The questions to ask before ordering custom furniture are the difference between a purchase made on well-founded confidence and one made on faith that might be misplaced. Custom furniture represents a significant financial commitment — often several hundred to several thousand dollars — with a weeks-long lead time and limited ability to inspect before delivery. The questions in this guide aren't skepticism for its own sake; they're the specific information you need to make a good decision, and the answers to them tell you as much about the brand as about the piece itself.
Why Asking Questions Is Part of the Buying Process
Questions to ask before ordering custom furniture serve two purposes simultaneously. The first is obvious: you get information that helps you decide whether to order and helps you specify what you want. The second is less obvious but equally valuable: how the brand responds to your questions reveals their expertise, their transparency, and the quality of the experience you should expect.
A brand that answers specific questions about joinery methods, moisture content of lumber, and finish maintenance requirements is a brand whose craftspeople know what they're making. A brand that deflects specific questions with marketing language is a brand worth being cautious about.
The questions below are organized by category. Not every question is relevant to every purchase — adapt them to the specific piece you're considering and the specific concerns you have. But run through as many as apply, and pay attention not just to the content of the answers but to how specifically and comfortably they're given.
Category 1 — Material Questions
Question 1: What specific wood species will be used — and is this piece solid wood throughout?
This is the first and most fundamental of all questions to ask before ordering custom furniture. The answer should be specific: "solid white oak," "solid American black walnut," "solid acacia." Not "wood," not "natural wood," not "quality hardwood."
Follow-up if the initial answer is vague: "Is this solid wood all the way through, or is it veneer over an engineered core?"
What the answer tells you: A brand using genuine solid wood names the species immediately because the species is part of the value proposition. Vague language about materials usually means the material is less impressive than the marketing suggests.
Question 2: Is the lumber kiln-dried, and to what moisture content?
Kiln-dried lumber — dried in a controlled environment to 6–8% moisture content for indoor furniture applications — is more dimensionally stable than air-dried or green lumber. Furniture made from improperly dried lumber is more likely to develop cracks, warping, and loose joints as it adjusts to indoor humidity.
What a good answer looks like: "Yes, our lumber is kiln-dried to 6–8% moisture content before milling."
What a concerning answer looks like: "I'm not sure" or "it's very dry" without a specific number.
Question 3: Can I see the actual timber that will be used for my piece — or similar examples?
Solid wood varies significantly between pieces — grain pattern, color distribution, and character marks all differ from one slab or set of boards to the next. This is a natural and valuable property of real wood (see: The Furniture Photo You See Isn't the Exact Piece You'll Receive), but it means the product photo may not represent what you'll receive.
What a good answer looks like: "We typically send a timber selection photo once your piece enters production — here's what a few recent pieces in white oak looked like." Or: "We can share photos of our current stock if you'd like to see the grain character."
What this question reveals: Whether the brand has a process for managing customer expectations about wood variation — and whether they're transparent about it.

▶ What is asked
1. Translate this sentence from the custom furniture guide into Spanish: "Furniture made from improperly dried lumber is more likely to develop cracks, warping, and loose joints as it adjusts to indoor humidity."
2. Using the custom furniture guide, answer the following:
(a) What price range does the guide give for custom furniture?
(b) To what moisture content should kiln-dried lumber for indoor furniture be dried?
(c) What follow-up question does the guide suggest if the answer about wood species is vague?

(Stored records)

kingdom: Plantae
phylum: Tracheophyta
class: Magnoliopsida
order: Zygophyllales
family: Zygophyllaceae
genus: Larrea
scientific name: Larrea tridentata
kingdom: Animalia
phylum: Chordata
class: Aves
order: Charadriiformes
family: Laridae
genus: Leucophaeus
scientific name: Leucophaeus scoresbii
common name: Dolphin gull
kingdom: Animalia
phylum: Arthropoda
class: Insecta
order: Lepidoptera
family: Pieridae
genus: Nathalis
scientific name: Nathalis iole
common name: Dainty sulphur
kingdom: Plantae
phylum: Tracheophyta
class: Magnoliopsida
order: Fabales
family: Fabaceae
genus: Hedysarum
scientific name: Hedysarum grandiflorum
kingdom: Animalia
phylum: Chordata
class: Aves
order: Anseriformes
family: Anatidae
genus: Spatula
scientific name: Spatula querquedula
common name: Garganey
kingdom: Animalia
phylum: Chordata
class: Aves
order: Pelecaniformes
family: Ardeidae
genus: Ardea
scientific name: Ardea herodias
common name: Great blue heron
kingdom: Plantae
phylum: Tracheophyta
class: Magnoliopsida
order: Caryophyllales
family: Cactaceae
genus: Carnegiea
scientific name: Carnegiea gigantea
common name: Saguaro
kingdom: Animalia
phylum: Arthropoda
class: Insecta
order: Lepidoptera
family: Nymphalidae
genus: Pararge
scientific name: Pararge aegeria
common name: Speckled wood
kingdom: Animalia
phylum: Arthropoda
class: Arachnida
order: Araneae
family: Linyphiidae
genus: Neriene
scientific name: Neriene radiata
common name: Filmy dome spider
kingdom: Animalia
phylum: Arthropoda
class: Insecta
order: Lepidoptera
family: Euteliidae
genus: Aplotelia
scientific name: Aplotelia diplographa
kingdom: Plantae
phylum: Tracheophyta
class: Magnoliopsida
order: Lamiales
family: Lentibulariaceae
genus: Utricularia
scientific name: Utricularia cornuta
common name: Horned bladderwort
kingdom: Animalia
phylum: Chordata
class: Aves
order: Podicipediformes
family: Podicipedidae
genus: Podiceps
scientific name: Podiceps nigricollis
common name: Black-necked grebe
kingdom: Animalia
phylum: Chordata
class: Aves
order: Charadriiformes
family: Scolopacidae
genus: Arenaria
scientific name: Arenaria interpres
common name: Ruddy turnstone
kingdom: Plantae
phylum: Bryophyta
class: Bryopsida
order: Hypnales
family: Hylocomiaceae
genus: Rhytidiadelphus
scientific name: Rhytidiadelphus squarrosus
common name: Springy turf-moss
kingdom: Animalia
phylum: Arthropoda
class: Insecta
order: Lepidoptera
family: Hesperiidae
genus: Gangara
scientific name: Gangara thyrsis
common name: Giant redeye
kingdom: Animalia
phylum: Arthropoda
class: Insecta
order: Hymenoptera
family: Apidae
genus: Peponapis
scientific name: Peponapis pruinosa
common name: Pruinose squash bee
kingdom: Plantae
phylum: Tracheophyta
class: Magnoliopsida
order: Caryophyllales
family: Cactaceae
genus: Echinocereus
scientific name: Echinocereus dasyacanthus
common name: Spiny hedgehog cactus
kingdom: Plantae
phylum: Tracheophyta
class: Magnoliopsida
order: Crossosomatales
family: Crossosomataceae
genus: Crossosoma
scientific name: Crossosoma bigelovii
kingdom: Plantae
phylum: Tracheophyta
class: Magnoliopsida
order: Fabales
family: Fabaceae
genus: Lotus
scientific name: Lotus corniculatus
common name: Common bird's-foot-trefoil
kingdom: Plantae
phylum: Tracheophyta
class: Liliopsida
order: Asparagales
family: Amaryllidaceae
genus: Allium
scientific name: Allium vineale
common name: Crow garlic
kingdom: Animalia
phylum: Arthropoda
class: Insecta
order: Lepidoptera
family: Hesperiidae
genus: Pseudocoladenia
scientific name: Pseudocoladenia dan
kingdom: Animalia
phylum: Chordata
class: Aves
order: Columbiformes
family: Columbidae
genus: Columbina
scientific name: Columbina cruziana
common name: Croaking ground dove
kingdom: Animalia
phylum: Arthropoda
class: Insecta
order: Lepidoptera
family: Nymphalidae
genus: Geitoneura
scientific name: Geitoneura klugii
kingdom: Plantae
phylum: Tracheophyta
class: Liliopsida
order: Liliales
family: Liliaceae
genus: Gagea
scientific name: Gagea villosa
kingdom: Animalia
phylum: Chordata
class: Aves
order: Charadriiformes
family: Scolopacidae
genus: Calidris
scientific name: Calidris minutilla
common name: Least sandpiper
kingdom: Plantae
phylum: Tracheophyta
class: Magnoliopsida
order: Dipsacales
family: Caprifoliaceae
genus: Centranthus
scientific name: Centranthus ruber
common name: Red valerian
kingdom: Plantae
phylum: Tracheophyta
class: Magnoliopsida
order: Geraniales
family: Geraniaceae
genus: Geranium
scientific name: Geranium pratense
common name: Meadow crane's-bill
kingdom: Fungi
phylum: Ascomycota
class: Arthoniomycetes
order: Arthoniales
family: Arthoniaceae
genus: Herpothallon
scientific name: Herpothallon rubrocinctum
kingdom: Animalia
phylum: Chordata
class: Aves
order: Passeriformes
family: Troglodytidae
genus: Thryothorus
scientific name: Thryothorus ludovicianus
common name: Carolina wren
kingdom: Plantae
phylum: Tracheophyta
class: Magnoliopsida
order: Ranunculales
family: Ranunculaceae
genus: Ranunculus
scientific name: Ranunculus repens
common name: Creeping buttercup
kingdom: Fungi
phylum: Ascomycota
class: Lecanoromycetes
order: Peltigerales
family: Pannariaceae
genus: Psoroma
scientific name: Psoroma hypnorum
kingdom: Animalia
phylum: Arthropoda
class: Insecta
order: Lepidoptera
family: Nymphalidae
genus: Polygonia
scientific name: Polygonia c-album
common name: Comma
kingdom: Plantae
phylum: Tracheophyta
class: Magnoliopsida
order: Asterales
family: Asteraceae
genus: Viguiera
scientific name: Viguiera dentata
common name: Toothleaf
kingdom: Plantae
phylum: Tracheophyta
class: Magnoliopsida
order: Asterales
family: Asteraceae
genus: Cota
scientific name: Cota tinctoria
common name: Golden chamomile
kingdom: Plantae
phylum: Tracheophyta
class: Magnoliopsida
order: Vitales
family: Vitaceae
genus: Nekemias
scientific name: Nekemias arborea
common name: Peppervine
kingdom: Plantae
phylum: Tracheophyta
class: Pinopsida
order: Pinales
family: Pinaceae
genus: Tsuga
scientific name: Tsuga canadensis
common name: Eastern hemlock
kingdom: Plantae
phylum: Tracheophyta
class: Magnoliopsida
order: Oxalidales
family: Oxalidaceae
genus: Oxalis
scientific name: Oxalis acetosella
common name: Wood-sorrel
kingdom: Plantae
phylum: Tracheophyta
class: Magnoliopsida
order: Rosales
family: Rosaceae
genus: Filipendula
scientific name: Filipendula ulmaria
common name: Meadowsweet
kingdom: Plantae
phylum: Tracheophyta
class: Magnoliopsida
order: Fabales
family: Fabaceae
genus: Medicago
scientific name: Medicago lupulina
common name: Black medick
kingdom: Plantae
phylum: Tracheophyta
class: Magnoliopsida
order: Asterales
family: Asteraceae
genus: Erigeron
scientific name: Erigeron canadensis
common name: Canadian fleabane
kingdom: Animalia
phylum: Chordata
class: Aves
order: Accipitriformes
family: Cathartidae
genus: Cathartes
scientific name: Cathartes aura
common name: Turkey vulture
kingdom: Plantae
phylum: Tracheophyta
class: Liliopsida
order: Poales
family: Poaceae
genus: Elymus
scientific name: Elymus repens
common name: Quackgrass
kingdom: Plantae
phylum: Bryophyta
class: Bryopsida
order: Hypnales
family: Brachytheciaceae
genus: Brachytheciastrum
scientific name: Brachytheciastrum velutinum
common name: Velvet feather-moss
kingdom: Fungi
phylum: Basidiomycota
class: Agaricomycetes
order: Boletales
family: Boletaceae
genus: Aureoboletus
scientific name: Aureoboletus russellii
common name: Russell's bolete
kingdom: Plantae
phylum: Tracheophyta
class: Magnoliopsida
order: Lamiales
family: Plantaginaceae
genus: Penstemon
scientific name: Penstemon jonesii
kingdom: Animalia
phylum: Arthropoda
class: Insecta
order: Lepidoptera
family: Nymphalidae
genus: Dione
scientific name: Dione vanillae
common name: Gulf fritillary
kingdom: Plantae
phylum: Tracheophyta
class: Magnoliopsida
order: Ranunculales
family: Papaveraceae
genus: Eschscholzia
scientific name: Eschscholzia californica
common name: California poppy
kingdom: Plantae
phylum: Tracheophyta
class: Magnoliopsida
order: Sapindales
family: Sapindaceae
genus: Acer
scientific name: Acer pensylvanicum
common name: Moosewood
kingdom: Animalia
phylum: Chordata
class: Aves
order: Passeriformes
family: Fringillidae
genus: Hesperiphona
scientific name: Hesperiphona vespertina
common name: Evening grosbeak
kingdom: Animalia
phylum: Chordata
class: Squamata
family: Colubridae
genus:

▶ Exercise results
1. Los muebles fabricados con madera secada de forma inadecuada tienen más probabilidades de presentar grietas, deformaciones y uniones flojas a medida que se adaptan a la humedad interior.

2.
(a) Often several hundred to several thousand dollars.
(b) 6–8%.
(c) "Is this solid wood all the way through, or is it veneer over an engineered core?"